President Joe Biden said Tuesday that Russia's recent actions against Ukraine mark the "beginning of an invasion."

It's the first time Biden has used the term invasion to describe Putin's decision to recognize the independence of the so-called Donetsk and Luhansk People's Republics—two Russia-backed separatist regions of eastern Ukraine—and send troops to the area.

The president faced criticism from lawmakers on both sides of the aisle for failing to deem the move an "invasion" even as tanks were seen rolling into Donetsk on Monday night. The White House's principal deputy national security adviser Jonathan Finer also beat Biden to the punch, stating Moscow's aggression was in fact an invasion when pressed by CNN on Tuesday morning.

"If you know the history of aggressive dictators, you know it's critical not to lose clarity. Putin is invading Ukraine. Full stop," Democratic Congressman Jim Himes wrote on Twitter Monday. "He's done it before, and he will do it again if he we don't impose full sanctions. He's desperate that we have a confused debate about this today."

Biden also faced calls Monday by Democrats and Republicans to immediately deliver more punishing sanctions. He did sign an executive order prohibiting investment and trade by Americans to, from or in the breakaway regions, but Republican Representative Jim Banks told NBC News the order was "lukewarm" and missed the mark.

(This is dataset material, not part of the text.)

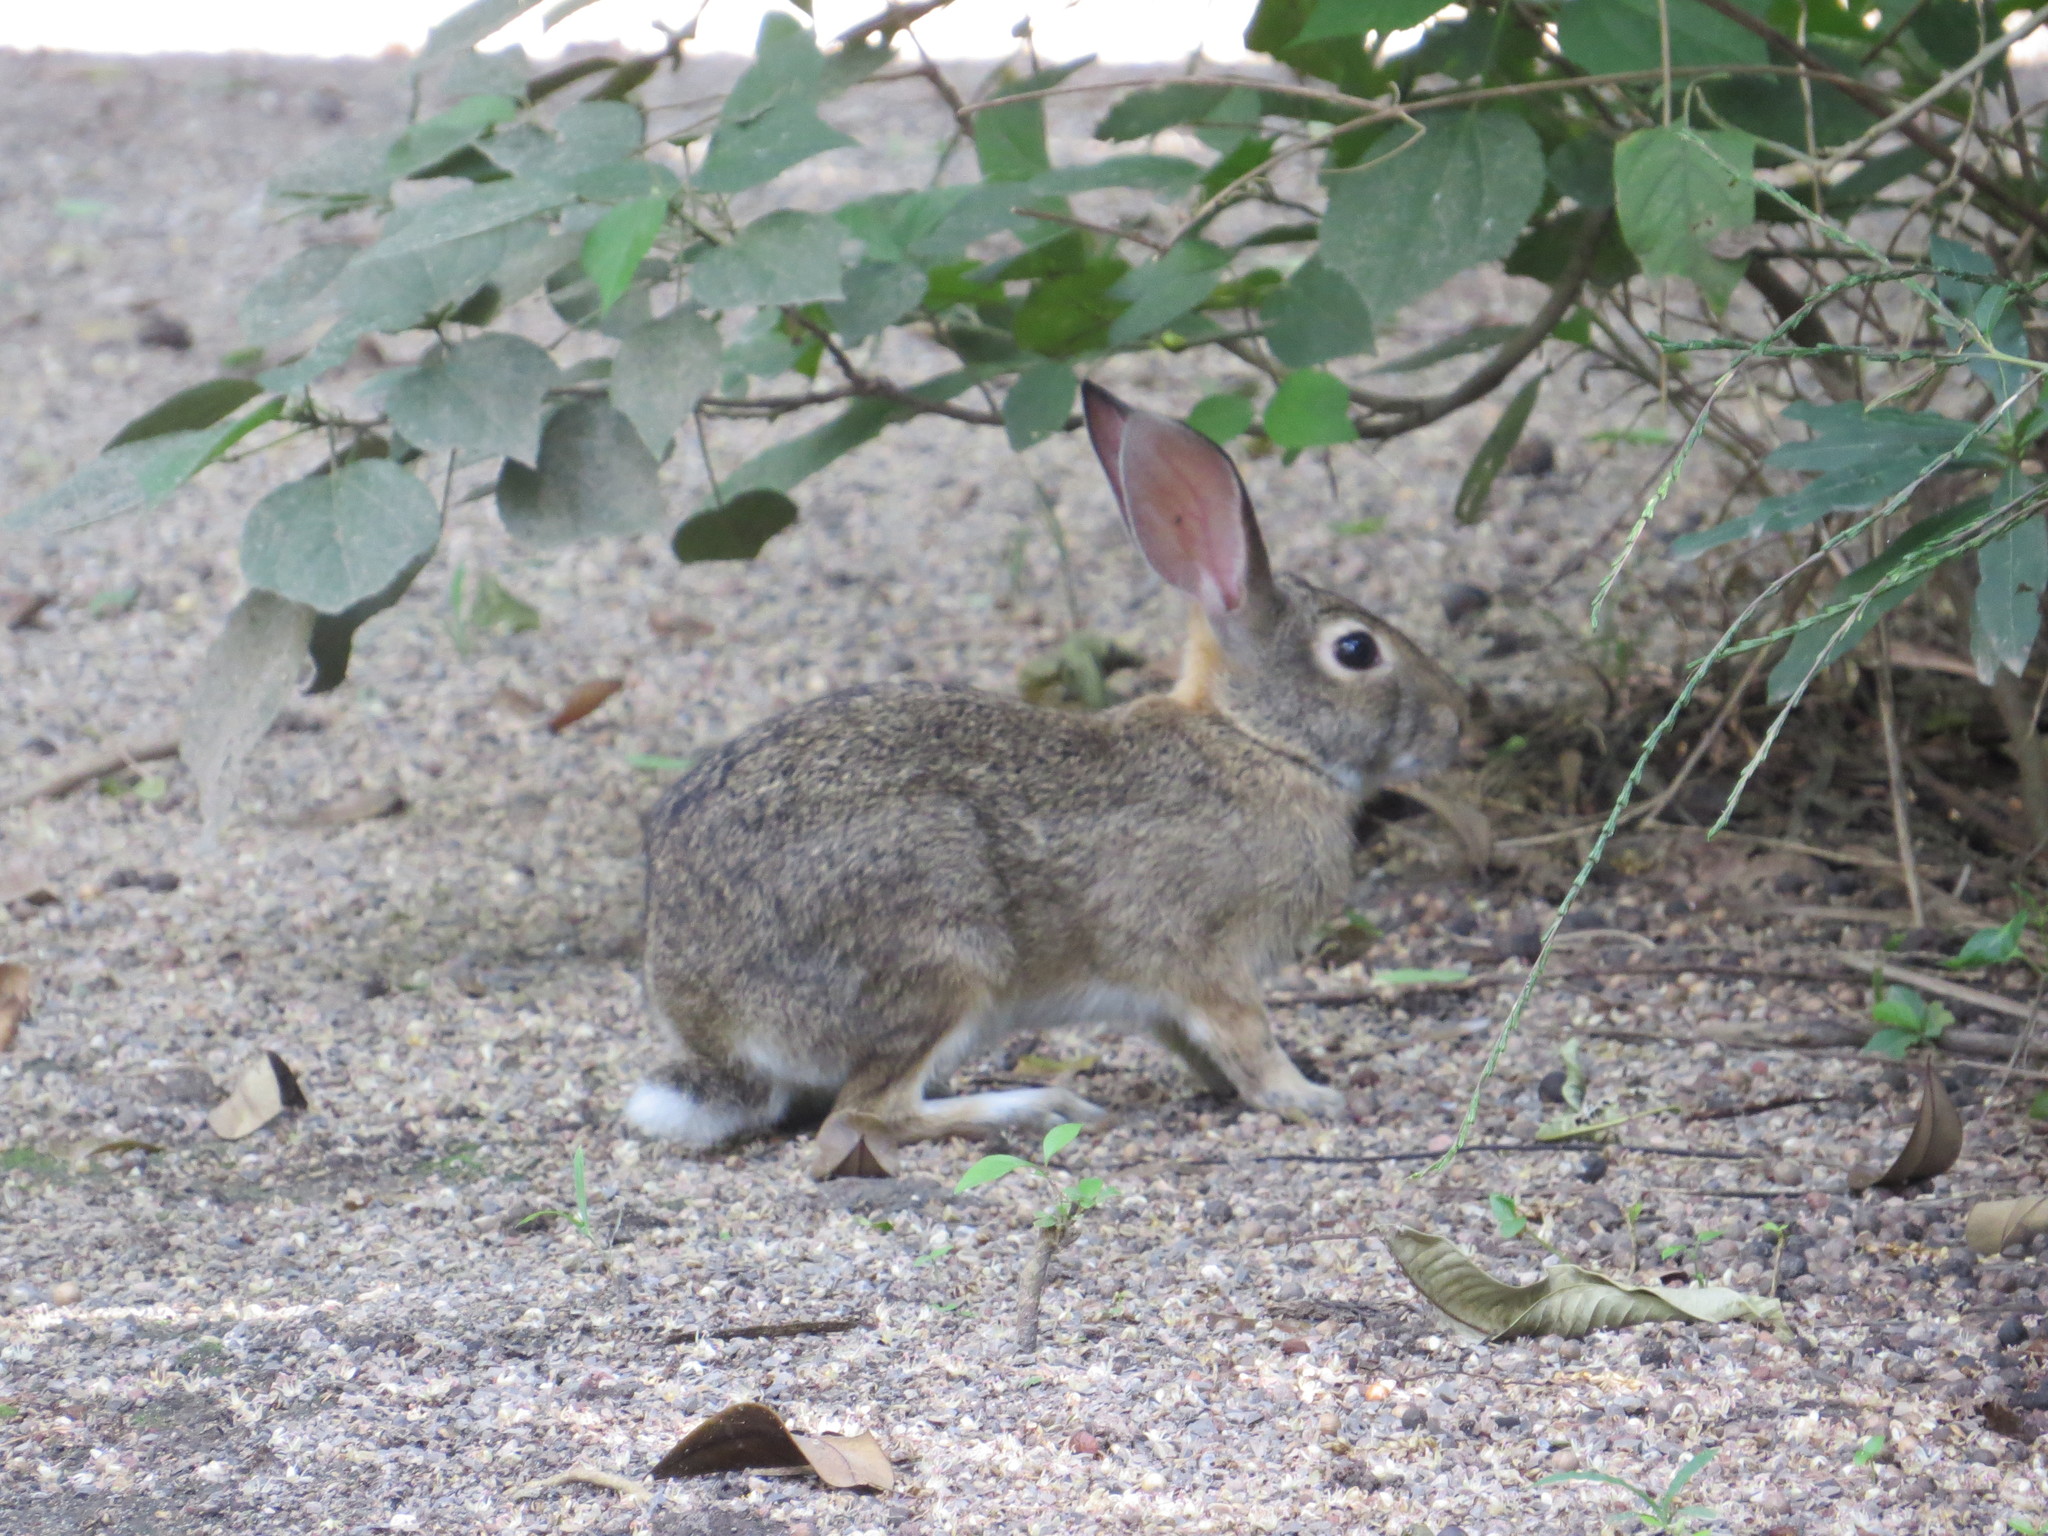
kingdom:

The administration went further Tuesday, announcing new sanctions on Russia's VEB bank and its military bank, as well as on the nation's sovereign debt.

"That means we've cut off Russia's government from Western financing," Biden explained. "It can no longer raise money from the West and cannot trade in its new debt on our markets or European markets either."

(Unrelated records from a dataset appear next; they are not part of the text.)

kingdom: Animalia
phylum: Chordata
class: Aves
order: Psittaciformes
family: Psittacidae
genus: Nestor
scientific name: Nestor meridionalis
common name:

Biden Update on Russia and Ukraine
President Joe Biden said Tuesday that Russia's move into eastern Ukraine amounts to the "beginning of an invasion" and announced a first wave of sanctions against Moscow. Above, Biden speaks in the East Room of the White House about Russian military activity near Ukraine February 22 in Washington, D.C. Brendan Smialowski/AFP via Getty Images

Starting tomorrow, sanctions will also be imposed on Russian elites and their family members.

John Bolton, a former ambassador to the United Nations and the national security advisor under Donald Trump, criticized Biden's handling of Russia and the gradual escalation of sanctions as a "disastrous failure of policy."

The president has long pledged more severe sanctions against Russia than those the U.S. government imposed in 2014, when Moscow annexed Crimea. Biden said Tuesday that if Putin goes further, the U.S. and its European allies will go further with sanctions.

"None of us should be fooled," Biden said. "None of us will be fooled. There is no justification."

Ukraine's Volodymyr Zelenskyy responded to Putin's ordering of troops into eastern Ukraine with a televised statement that the nation will not concede anything.

"We are not afraid of anyone or anything," Zelenskyy said. "We don't owe anyone anything. And we won't give anything to anyone."